## Consegna
Ricopia senza modifiche, dal testo sulla pasta fermentata, il tratto che va da "Gli ingredienti sono" fino a "lievito di birra." compreso.

## Testo da leggere
-------------------------

Gli ingredienti sono semplicissimi
- 250g di farina di segale
- 1/8 abbondante di acqua (tiepida o a temperatura ambiente)
- 1 cucchiaio di rum o brandy, o comino grattugiato, o cipolla grattugiata
Ecco come procedere: impastiamo tutti e tre gli ingredienti che ci siamo procurati e copriamo l’impasto ottenuto con un panno umido lasciandolo riposare per almeno 48 ore in un luogo caldo. Otterremo un impasto con delle bollicine, per utilizzarlo è necessario calcolare per 500g di farina 20-30g di pasta fermentata e altrettanto lievito di birra.
Possiamo lavorare pasta e farina assieme aggiungendo un po’ di sale e di acqua per formare una palla da lasciate lievitare coperta e a temperatura ambiente. Prendiamo poi il lievito di birra mescolandolo con acqua tiepida e un cucchiaino di zucchero, e poi aggiungiamolo alla pasta dando finalmente forma al pane che vogliamo mettere a cuocere definitivamente. Prima deve riposare per due o tre ore, poi possiamo infornare prima di aver bagnato l’impasto con un po’ di acqua. La cottura dura circa un’ora e mezza a 200°.
Pasta fermentata: vantaggi
La pasta fermentata viene chiamata anche pasta da riporto o molto meno elegantemente anche pasta vecchia, un nome ben poco evocativo ma che fa comprendere bene il concetto di riuso. Si tratta infatti a tutti gli effetti di una pasta che proviene da una precedente lavorazione e che abbiamo tenuto da parte apposta. Deve aver subito almeno qualche ora di fermentazione per funzionare (Per avere efficacia, la pasta di riporto deve avere un tempo di fermentazione non inferiore a due ore e non superiore a otto) e poi possiamo aggiungerla alla pasta “nuova” per ottenere un risultato migliore.
Quando infatti facciamo questo innesto di pasta fermentata apportiamo una grossa quantità di lieviti e di batteri lattici che grazie alla loro attività fermentativa fanno sì che i prodotti realizzati abbiano delle caratteristiche uniche a partire dal gusto e profumo che si rivelano particolarmente intensi.

-------------------------

## Dati raccolti
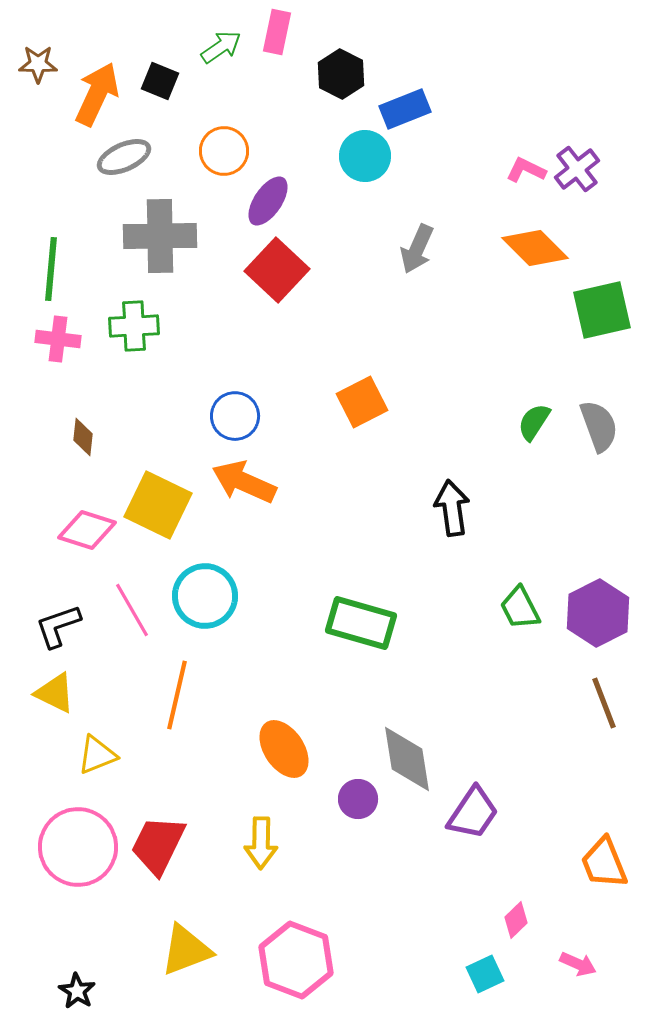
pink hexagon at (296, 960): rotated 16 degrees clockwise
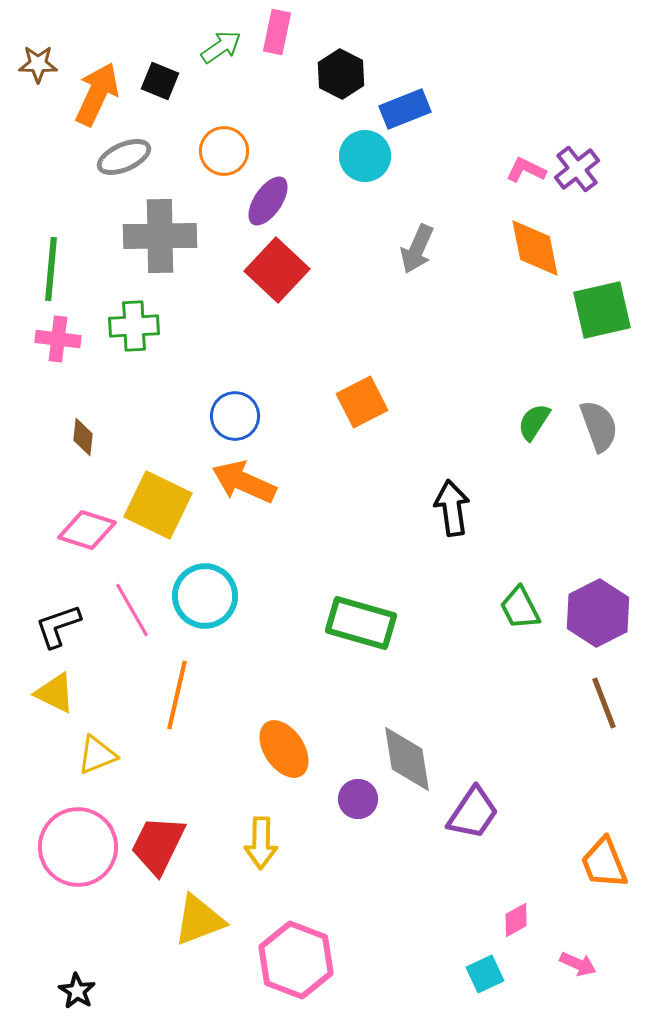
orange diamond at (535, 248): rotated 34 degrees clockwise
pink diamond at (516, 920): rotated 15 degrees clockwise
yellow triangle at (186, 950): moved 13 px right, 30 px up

-------------------------

## Soluzione
Gli ingredienti sono semplicissimi
- 250g di farina di segale
- 1/8 abbondante di acqua (tiepida o a temperatura ambiente)
- 1 cucchiaio di rum o brandy, o comino grattugiato, o cipolla grattugiata
Ecco come procedere: impastiamo tutti e tre gli ingredienti che ci siamo procurati e copriamo l’impasto ottenuto con un panno umido lasciandolo riposare per almeno 48 ore in un luogo caldo. Otterremo un impasto con delle bollicine, per utilizzarlo è necessario calcolare per 500g di farina 20-30g di pasta fermentata e altrettanto lievito di birra.